Amigos do Fingidor

terça-feira, 23 de fevereiro de 2010

Gabriel Garcia Márquez esteve lá

Marco Adolfs

A primeira ação que seus familiares tomaram, assim que Aureliano Filgueiras chegou de volta de sua longa viagem contando aquelas histórias todas que havia presenciado, foi aconselhar que ele procurasse um médico. A segunda foi interná-lo de vez numa clínica para tratamento psiquiátrico. Pois quando naquele dia Aureliano entrou em sua casa, rude, barbado e com o olhar ensandecido, relatando o que lhe acontecera quando do seu sumiço da sua casa por dois meses e meio, todos pareceram escutar atentamente o que dizia, embora já desconfiados de que o homem, que já não era considerado normal na cidade em que vivia, enlouquecera de vez. E quando Aureliano, não satisfeito por ter apenas os ouvidos domésticos como platéia, passou a propalar aos quatro cantos do bairro onde morava, indo de casa em casa, as suas estórias, não só todos se preocuparam com a possível insanidade do pobre coitado, como também trataram de proteger suas crianças de um acesso de loucura mais descabido.

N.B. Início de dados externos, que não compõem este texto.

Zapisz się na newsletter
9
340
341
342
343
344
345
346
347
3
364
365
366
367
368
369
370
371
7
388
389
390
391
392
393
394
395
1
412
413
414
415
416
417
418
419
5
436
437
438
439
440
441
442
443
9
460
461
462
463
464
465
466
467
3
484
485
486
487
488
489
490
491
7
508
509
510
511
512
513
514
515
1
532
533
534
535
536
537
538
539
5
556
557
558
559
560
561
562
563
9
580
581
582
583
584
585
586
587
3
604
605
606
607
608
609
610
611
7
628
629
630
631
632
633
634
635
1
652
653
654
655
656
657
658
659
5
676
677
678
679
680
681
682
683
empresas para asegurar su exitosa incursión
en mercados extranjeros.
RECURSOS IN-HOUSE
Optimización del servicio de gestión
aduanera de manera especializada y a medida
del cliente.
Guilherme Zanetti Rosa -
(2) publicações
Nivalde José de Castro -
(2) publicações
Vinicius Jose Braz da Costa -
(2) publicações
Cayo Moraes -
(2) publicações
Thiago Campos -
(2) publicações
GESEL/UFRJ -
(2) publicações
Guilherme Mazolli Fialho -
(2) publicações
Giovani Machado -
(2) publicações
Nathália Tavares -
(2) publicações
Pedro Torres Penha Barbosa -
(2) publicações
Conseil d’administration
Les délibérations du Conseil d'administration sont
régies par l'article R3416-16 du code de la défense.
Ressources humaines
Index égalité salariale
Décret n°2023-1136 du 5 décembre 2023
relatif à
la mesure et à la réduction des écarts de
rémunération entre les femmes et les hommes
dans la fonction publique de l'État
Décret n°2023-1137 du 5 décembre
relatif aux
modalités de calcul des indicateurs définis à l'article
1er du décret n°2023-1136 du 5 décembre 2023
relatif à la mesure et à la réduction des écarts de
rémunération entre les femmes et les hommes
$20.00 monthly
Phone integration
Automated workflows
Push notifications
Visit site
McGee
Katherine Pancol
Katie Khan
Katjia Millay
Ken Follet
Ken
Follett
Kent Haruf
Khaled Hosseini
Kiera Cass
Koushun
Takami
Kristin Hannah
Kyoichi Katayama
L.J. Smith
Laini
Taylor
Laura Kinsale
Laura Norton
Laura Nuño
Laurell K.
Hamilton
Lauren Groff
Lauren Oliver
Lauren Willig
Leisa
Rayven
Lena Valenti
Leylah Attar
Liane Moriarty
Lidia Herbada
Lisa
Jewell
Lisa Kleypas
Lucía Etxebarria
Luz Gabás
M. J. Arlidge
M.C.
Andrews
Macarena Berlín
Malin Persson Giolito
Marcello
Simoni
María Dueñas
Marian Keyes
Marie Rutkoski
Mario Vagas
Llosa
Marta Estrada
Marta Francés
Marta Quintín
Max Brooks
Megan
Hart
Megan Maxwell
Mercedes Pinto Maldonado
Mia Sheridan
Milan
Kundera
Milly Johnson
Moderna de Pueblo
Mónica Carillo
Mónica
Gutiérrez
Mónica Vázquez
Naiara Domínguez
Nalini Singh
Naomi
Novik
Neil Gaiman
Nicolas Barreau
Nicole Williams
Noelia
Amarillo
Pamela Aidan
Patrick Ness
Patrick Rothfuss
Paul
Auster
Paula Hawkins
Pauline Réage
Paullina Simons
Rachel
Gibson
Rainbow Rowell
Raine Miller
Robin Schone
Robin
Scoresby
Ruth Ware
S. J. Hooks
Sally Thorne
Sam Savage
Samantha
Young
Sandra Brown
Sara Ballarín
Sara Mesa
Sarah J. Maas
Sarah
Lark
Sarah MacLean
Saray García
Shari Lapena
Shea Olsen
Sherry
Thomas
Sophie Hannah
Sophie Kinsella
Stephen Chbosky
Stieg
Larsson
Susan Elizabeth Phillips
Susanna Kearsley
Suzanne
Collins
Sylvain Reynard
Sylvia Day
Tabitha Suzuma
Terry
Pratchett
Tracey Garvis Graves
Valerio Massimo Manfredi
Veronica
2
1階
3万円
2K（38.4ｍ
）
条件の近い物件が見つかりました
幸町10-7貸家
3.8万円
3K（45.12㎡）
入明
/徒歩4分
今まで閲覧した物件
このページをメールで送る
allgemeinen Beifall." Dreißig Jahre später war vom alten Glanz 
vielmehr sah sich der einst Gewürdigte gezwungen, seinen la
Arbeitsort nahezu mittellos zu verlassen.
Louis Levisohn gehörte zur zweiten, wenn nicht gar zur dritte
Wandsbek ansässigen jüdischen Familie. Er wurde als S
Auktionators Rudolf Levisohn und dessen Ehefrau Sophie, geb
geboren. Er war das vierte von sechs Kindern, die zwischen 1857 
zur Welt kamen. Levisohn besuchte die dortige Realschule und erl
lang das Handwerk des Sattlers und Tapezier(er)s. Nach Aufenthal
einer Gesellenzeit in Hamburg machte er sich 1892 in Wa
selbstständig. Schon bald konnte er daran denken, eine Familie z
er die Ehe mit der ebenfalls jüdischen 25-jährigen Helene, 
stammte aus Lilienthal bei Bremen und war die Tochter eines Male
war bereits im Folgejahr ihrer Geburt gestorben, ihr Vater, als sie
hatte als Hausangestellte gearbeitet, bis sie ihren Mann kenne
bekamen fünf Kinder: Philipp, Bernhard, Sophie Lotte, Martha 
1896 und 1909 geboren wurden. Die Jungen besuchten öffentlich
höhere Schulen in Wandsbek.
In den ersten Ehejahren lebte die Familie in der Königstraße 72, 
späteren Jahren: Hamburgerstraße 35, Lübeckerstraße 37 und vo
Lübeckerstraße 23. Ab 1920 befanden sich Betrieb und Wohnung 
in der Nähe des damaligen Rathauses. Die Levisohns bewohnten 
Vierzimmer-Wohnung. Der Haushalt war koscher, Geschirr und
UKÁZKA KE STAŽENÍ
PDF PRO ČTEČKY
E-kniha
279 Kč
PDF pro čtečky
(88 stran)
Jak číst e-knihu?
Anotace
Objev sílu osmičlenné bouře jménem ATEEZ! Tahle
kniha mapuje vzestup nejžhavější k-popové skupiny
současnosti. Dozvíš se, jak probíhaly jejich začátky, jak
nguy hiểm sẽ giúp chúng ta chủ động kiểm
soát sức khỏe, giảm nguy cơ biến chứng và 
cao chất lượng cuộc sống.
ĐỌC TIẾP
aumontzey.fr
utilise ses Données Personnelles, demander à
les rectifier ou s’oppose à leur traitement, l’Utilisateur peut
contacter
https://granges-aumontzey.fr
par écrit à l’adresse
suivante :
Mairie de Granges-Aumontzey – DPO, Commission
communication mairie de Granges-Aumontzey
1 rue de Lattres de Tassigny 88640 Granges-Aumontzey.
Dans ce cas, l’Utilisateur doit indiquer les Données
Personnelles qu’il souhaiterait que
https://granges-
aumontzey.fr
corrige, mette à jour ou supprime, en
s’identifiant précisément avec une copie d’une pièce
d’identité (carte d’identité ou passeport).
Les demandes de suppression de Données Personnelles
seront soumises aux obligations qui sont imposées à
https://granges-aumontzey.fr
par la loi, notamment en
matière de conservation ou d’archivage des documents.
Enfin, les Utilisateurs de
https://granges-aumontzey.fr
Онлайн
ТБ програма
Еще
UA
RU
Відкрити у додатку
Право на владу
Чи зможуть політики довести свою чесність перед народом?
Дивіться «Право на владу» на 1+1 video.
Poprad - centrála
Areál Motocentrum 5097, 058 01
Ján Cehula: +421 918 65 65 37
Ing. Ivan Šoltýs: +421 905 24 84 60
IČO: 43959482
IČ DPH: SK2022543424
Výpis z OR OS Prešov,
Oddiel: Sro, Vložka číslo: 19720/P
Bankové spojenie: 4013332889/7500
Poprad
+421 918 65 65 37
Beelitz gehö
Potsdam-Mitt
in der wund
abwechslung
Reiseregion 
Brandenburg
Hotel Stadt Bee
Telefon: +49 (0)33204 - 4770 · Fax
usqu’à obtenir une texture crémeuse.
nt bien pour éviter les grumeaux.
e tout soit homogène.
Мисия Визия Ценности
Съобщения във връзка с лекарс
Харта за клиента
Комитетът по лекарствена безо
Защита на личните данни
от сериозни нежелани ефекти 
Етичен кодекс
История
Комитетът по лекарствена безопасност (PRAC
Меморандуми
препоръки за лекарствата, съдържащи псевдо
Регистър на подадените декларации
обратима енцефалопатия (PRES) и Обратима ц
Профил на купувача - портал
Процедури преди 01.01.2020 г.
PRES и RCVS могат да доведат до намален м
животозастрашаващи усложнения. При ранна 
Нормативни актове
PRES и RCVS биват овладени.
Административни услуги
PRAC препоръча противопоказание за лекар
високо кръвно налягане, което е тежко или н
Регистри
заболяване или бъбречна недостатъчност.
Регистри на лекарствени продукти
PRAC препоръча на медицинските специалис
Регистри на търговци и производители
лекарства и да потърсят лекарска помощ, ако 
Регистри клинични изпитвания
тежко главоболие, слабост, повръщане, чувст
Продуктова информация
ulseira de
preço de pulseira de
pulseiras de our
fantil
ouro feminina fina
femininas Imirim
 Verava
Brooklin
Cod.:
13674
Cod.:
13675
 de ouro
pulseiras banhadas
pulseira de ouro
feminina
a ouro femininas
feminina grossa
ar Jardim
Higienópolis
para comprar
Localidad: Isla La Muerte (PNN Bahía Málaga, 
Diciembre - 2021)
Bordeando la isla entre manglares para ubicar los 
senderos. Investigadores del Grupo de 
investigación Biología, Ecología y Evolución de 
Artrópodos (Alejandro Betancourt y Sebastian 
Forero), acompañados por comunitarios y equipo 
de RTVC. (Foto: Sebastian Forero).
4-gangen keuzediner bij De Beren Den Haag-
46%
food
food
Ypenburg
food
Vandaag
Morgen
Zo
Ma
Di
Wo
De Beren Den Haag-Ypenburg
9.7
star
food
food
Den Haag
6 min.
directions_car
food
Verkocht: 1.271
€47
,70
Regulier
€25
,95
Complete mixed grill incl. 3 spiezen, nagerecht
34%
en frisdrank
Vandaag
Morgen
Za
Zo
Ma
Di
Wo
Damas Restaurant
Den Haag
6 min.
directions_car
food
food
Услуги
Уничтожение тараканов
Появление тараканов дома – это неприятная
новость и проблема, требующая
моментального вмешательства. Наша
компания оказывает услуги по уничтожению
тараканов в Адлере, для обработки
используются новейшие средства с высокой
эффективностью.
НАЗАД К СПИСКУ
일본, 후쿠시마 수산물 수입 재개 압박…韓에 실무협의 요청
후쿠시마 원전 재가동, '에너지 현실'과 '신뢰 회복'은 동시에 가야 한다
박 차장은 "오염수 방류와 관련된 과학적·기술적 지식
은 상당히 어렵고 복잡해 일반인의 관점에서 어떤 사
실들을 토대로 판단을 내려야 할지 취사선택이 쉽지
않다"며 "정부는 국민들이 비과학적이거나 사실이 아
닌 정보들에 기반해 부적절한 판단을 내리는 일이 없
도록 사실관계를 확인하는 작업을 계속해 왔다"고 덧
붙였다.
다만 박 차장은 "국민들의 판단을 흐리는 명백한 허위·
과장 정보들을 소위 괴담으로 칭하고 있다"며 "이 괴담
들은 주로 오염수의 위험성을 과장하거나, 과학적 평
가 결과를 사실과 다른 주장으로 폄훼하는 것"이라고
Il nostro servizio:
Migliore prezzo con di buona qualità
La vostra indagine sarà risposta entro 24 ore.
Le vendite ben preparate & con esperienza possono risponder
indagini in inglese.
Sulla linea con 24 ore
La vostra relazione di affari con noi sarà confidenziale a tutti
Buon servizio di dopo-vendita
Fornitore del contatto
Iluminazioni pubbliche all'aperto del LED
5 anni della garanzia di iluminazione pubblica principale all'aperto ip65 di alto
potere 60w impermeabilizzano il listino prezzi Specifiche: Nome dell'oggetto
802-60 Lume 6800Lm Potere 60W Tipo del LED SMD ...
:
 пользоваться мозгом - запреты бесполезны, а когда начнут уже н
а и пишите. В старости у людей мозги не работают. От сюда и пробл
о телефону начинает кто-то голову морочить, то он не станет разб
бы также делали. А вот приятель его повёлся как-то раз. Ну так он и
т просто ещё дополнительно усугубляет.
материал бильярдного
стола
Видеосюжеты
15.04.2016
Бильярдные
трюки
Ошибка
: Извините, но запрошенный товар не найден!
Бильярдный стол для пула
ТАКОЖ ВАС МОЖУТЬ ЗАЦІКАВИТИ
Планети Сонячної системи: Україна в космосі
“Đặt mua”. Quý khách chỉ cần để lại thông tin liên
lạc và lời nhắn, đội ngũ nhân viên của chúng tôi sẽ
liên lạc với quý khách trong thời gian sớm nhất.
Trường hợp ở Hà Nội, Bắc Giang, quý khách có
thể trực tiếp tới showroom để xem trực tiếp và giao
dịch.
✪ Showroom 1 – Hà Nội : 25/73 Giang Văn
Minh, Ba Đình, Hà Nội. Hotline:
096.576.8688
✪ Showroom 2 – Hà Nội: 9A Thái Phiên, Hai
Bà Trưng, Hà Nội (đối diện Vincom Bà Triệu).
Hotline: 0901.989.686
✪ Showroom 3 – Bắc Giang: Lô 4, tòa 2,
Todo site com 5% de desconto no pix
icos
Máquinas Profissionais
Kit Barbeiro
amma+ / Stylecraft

Agora, deitado e sonolento naquela cama de uma enfermaria do hospital psiquiátrico local, após ter tomado um forte ansiolítico para se acalmar, o jornalista Aureliano Filgueiras recordava, como em um sonho, todas aquelas coisas que haviam acontecido em sua vida quando, a convite do hoje famoso e cultuado escritor Gabriel Garcia Márquez, foram, os dois, pisar o distante município de Uari, então apenas uma cidadezinha com poucas ruas enlameadas e casas mal ajambradas, localizada às margens de um lago de águas negras e misteriosas. Aureliano lembrava então de tudo, tim-tim por tim-tim; com Gabriel a seu lado, de quando esteve lá. Os dois tentando descobrir a verdade em meio à mentira; e a fantasia, em meio à realidade.

Tudo começou, naquela cidadezinha perdida nos confins do mundo civilizado, um dia depois do término de uma tal festa do Divino, quando Aureliano e Gabriel – após terem presenciado, em plena madrugada misteriosa, homens virando boto e mulheres tendo ataques histéricos, a mergulhar no lago para serem fecundadas pelos tais encantados –, viram também, eles mesmos, cadáveres saindo das profundezas da terra para reclamar do que ainda estava pendente em seus corações carcomidos e proclamar o que desejavam de melhorias para aquele mundo corrupto do qual haviam se afastado temporariamente. Foi a partir desses momentos que a possível loucura de Aureliano se estabeleceu e os olhos de Gabriel se arregalaram. Principalmente quando, naquela cidadezinha amazônica e por esses motivos ditos sobrenaturais e inexplicáveis, a voz da cidade (uma série de quatro alto-falantes postados no centro de um terreno localizado bem em frente ao cemitério) havia sido tomada por um outro locutor, de uma voz poderosa, tonitruante e sobrenatural. Uma voz que se apresentou dizendo:

– Amados irmãos de sangue! É chegada a hora da verdade ser dita e propalada aos quatro cantos desta cidade do pecado. É chegada a hora de o que foi escrito há milênios se tornar verdade. Segundo as escrituras, aqui, em Uari, se dará o começo do fim e o fim do começo. Chega de tanta corrupção de corpos e almas. "Nem todos dormiremos, mas todos seremos transformados!" Diz a Bíblia em I Coríntios,15...

Aureliano Filgueiras, portanto, chegou a sua casa, naquele dia, contando tudo isso e muito mais. Quanto ao jovem Gabriel Garcia Márquez. Esse, como vocês já devem saber, escreveu vários romances fantásticos, ganhou o prêmio Nobel de literatura e, hoje, quando pode, passa os dias da festa do Divino no distante e ainda incompreensível município de Uari, localizado em um dos lagos escondidos do alto Solimões, no estado do Amazonas. Tentando ainda entender tudo aquilo. Logo ele, que foi um dos encantados por uma mulher de longos cabelos e de olhar luminoso, que todos diziam sair das águas daquele lago profundo em noites de lua cheia.


Caricatura de Gabriel Garcia Márquez: Fraga.